GistVis: Automatic Generation of Word-scale Visualizations from Data-rich Documents
Ruishi Zou, Yinqi Tang, Jingzhu Chen, Siyu Lu, Yan Lu, Yingfan Yang, Chen Ye
TL;DR
GistVis presents a modular, LLM-guided pipeline for automatically generating word-scale visualizations directly within data-rich documents to support document-centric reading. By encoding insights as data facts and mapping them through Discoverer, Annotator, Extractor, and Visualizer, it produces interactive word-scale visuals that link to text and adapt to six core data-fact types. Technical evaluation demonstrates competitive segmentation and labeling performance, while a user study (N=12) shows improved accuracy, reduced workload, and meaningful engagement with the visuals. The approach enables in situ data storytelling with potential to augment reading workflows, though its design space and data requirements warrant further expansion and integration efforts.
Abstract
Data-rich documents are ubiquitous in various applications, yet they often rely solely on textual descriptions to convey data insights. Prior research primarily focused on providing visualization-centric augmentation to data-rich documents. However, few have explored using automatically generated word-scale visualizations to enhance the document-centric reading process. As an exploratory step, we propose GistVis, an automatic pipeline that extracts and visualizes data insight from text descriptions.

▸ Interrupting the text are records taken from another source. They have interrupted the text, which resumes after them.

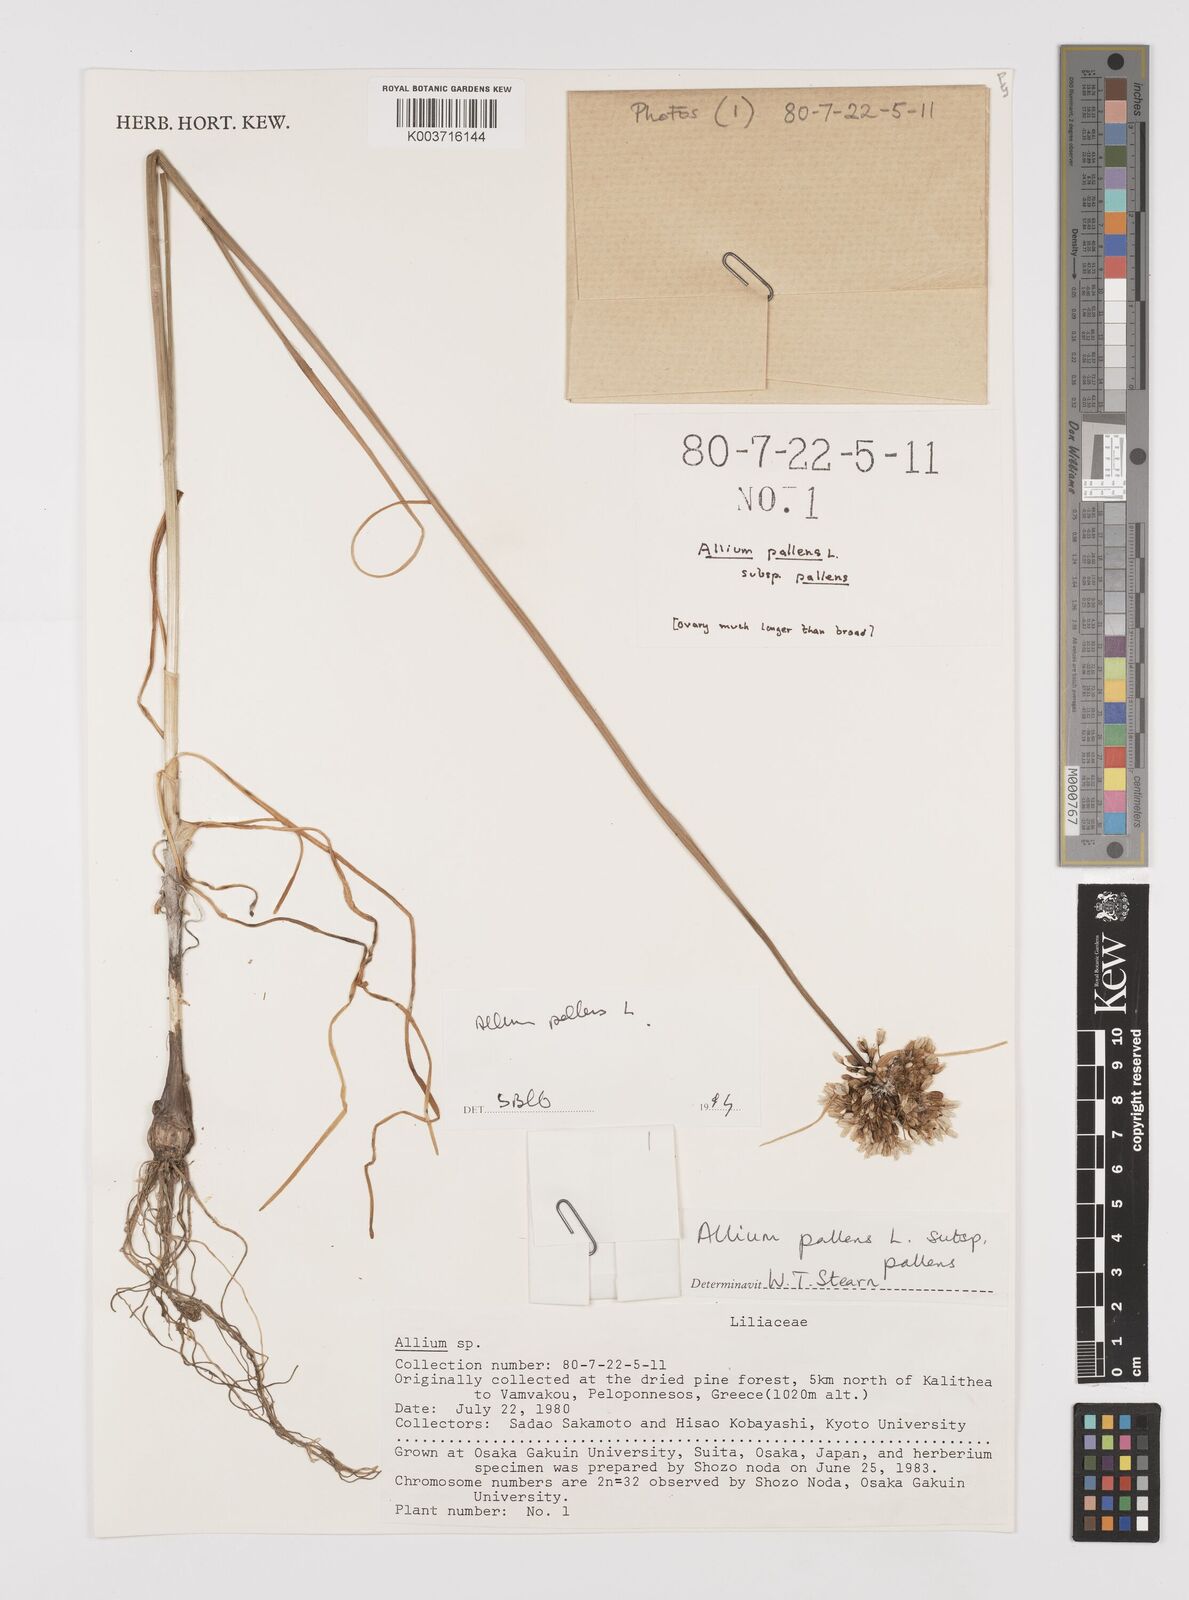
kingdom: Plantae
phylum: Tracheophyta
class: Liliopsida
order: Asparagales
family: Amaryllidaceae
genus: Allium
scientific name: Allium pallens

GistVis decomposes the generation process into four modules: Discoverer, Annotator, Extractor, and Visualizer, with the first three modules utilizing the capabilities of large language models and the fourth using visualization design knowledge. Technical evaluation including a comparative study on Discoverer and an ablation study on Annotator reveals decent performance of GistVis. Meanwhile, the user study (N=12) showed that GistVis could generate satisfactory word-scale visualizations, indicating its effectiveness in facilitating users' understanding of data-rich documents (+5.6% accuracy) while significantly reducing their mental demand (p=0.016) and perceived effort (p=0.033).